Taken as a whole, reading books is by far the most expensive hobby in my life. I currently own around 600 books, and even though most of them are bought extremely cheap, acquired second-hand or gifted by family and friends, but that does not change the fact that hundreds of them have been bought new at market prices. Of course, I have bought books for many years, but even taken per year, literature accounts for a significant part of my spendings on spare-time activities.

Providing that I like to read, which is taken for granted in this post, most of the time there is no apparent reason to buy the books I want to read. Our libraries, both the municipality one and those on campus, are pretty well stocked to handle most requests. Given that I read a lot of science-fiction, I would have to borrow some books from my friends, who are like me in this craving for printed books. This means that it would be perfectly possible, even legal, to consume as many books as I have done, but pay perhaps ten percent of the money I have spent so far.

The big question here is of course: Why? I have considered this question a lot of times, especially when poised to order another shipment of books from an online bookstore, even though I know fully well it will take me years to read what I already have. The answer has to be somewhere outside the reading experience itself, or at least, that is what I will assume for now. I will give a few hypotheses as to why I like having books; then I hope we can compare and see if you agree or have more insightful things to add.

First, having a lot of books enables me to lend books to friends. For instance, if I read a book I really like, I would like others to read it, too, which is made much easier if they do not have to buy the book themselves (or find it in the library). Also, this kind of thinking has given rise to an informal network among friends, where everybody buys for his own sake, but where everybody is prepared to share with others. This enables us to share the cost or inconvenience of obtaining books that are out of print, difficult to get or not interesting enough to buy individually. Even though I am sure my friends would not stop me from borrowing book if I did not contribute myself, I still feel it is a nice setup and something I would like to support.

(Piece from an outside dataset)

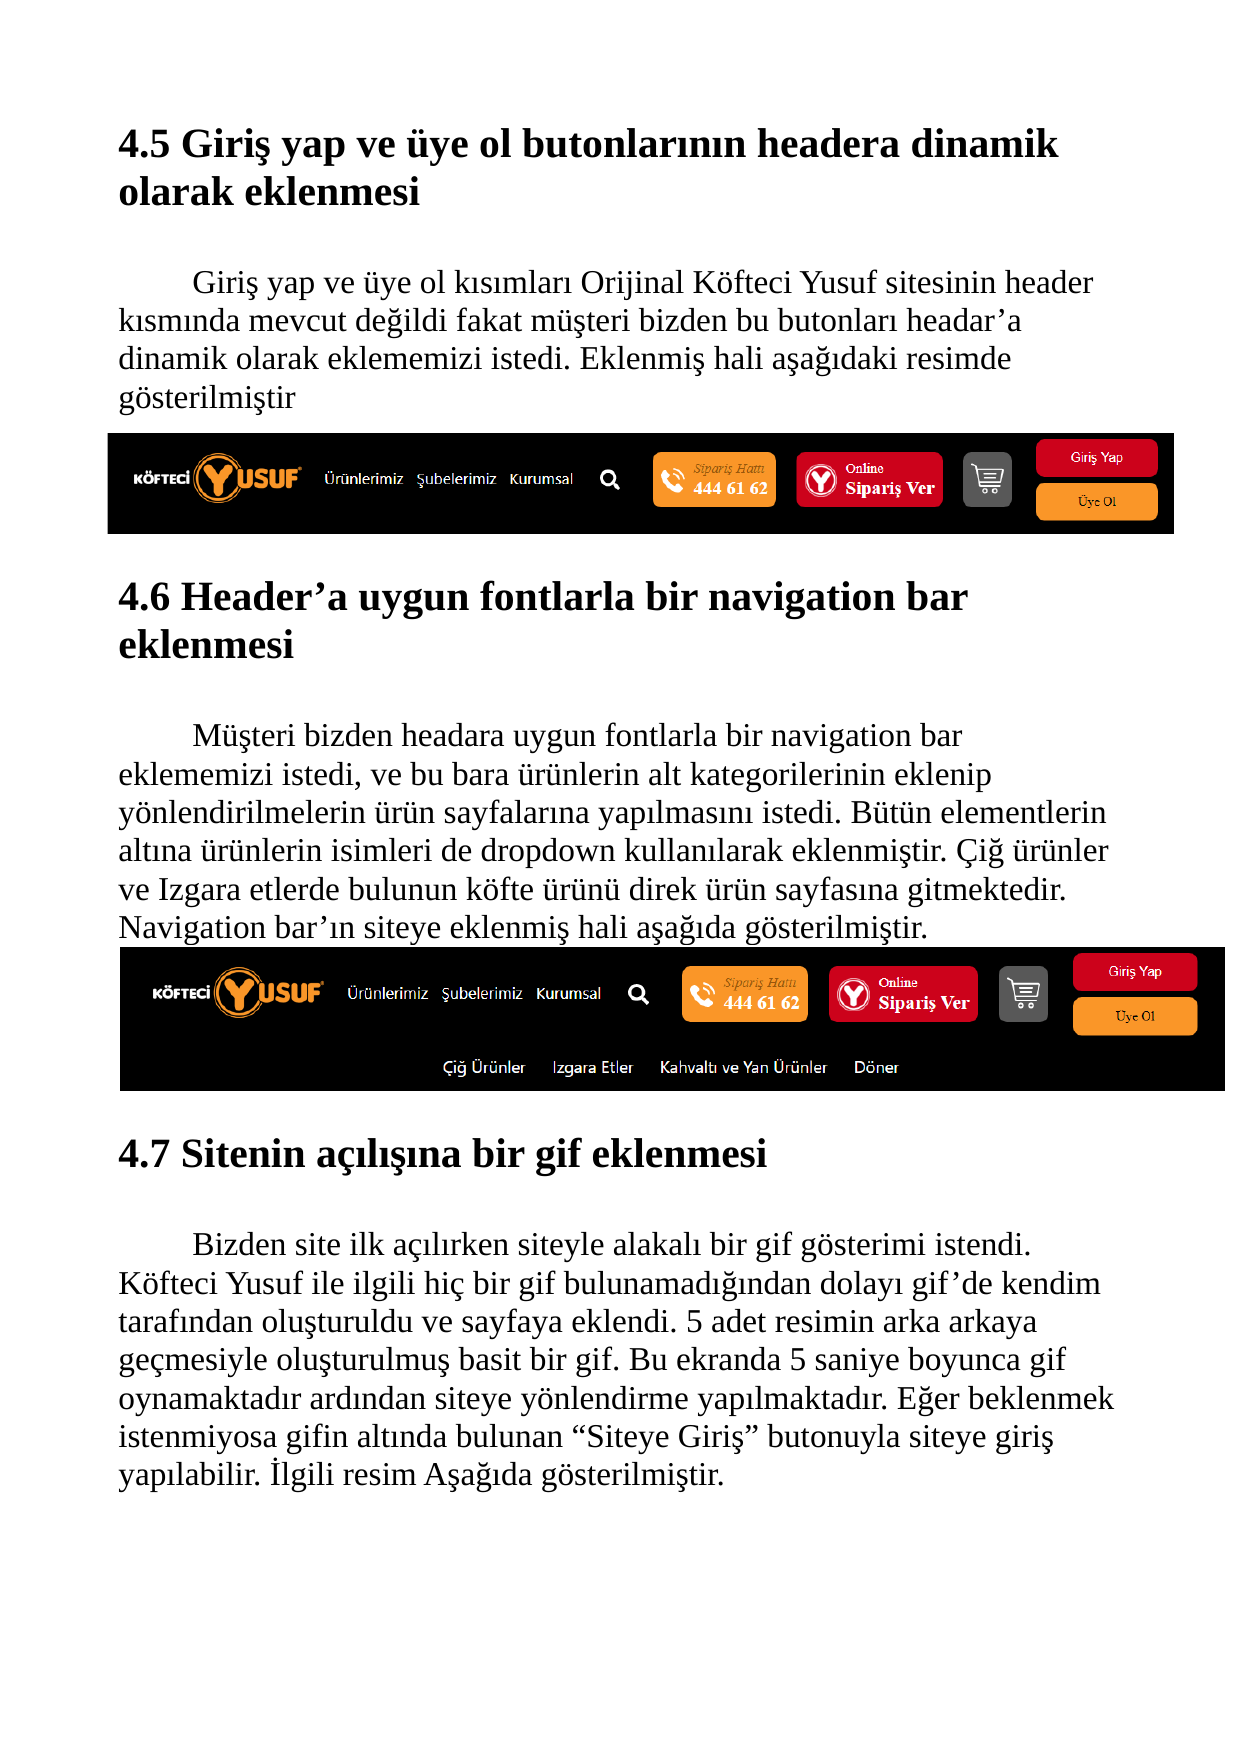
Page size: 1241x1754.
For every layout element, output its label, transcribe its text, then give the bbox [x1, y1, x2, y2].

Second, books sitting in a bookcase look adorable. I like having books as an integral part of my apartment, especially when it is a small one without much space for other things. Now and then, we make half-serious jokes about wanting to live in a small library, but perhaps there is more truth to that than might be apparent at first glance. I also think books feel nice, and I enjoy fooling around with them (such as arranging them, handling them for various purposes and so forth). I think this is something intrinsic to books in general and has nothing to do with the fact that they happen to be mine.

Third, a personal collection of books provide a useful self-presentation. If a complete stranger walks in to my apartment, there is a fair chance the he or she is at least mildly interested in reading (most of my friends are), which will inevitably lead to a quick overview of what kinds of books I read. Two valuable things can be obtained from this. To begin with, I am pretty sure that my personality is mirrored in what books I read. Seeing a lot of science-fiction, classic English literature, books about language (primarily Chinese and English), a person might get a quick glance of my taste and background. Furthermore, we can almost always find common favourites or at least shared experiences from which a conversation can ensue.

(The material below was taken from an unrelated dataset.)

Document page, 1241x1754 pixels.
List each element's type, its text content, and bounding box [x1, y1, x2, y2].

Fourth, the advantage of having a lot of books close by should not be overlooked, even though it might be obvious. Reference literature and language-related books are essential for me, something I have noticed here in Taiwan, where I of course have no means of accessing my books at home, in Sweden. Apart from that, re-reading fiction is also an option, or checking various sections of old books. This is especially useful if one’s ambition is to become an author oneself, in which case checking what other authors do is sometimes a great help.

Fifth, there has to be some sort of vanity in all this, perhaps in connection with the self-presentation mentioned above. Having a lot of books implies that I am interested enough in reading to spend lots of money on it. Of course, it also presents myself as a certain kind of person, perhaps with a specific set of talents. It will of course have no effect whatsoever in people who do not read, but for those who read, it will have some effect. The mirrored situation is definitely true: I can feel both at a loss when I visit somebody who simply have no books, and greatly impressed by people who have a large quantity of books, especially if they are still young.

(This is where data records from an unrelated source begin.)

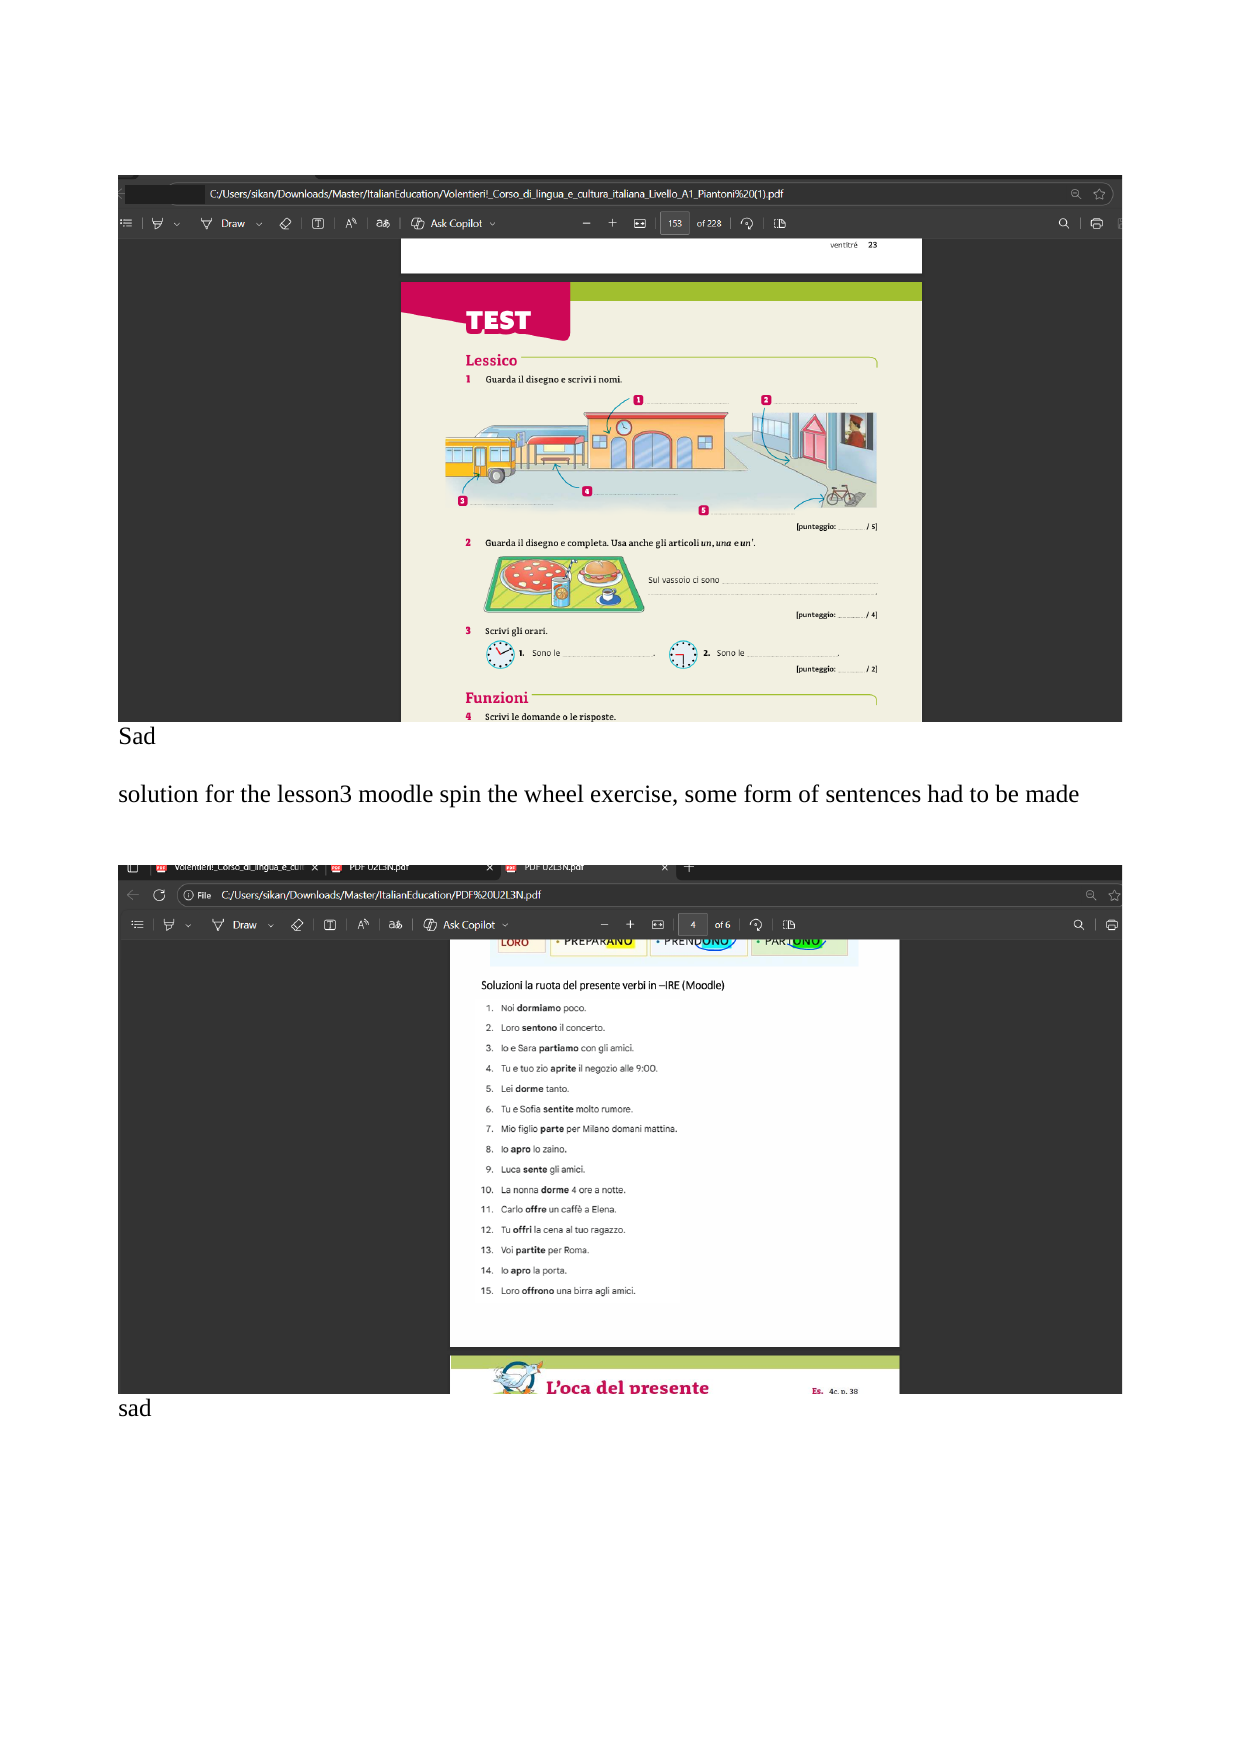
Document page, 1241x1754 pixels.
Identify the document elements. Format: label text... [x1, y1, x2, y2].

text sad [118, 1394, 1122, 1422]
picture [118, 175, 1123, 722]
text solution for the lesson3 moodle spin the wheel exercise, some form of sentences had to be made [118, 779, 1122, 836]
picture [118, 865, 1123, 1394]
text Sad [118, 722, 1122, 750]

So, why do I post this article? Normally, I have pretty clear, rational reasons for what I do, especially if the behaviour is sustained over time. Buying books, however, sometimes seems to fail this criterion, which is why I find it interesting to elaborate a bit on the motives behind the action. Also, i would like to hear your opinions about this. If you read and buy books, do you agree with my five motives? Which one is most important for you? If you read a lot, but seldom buy books, I assume that you do not agree with my reasoning; which points do you agree with and which do you find irrelevant? Even though I feel that I have made my best to explain my point of view, I stil think buying books is a mystery, so please help me solve it!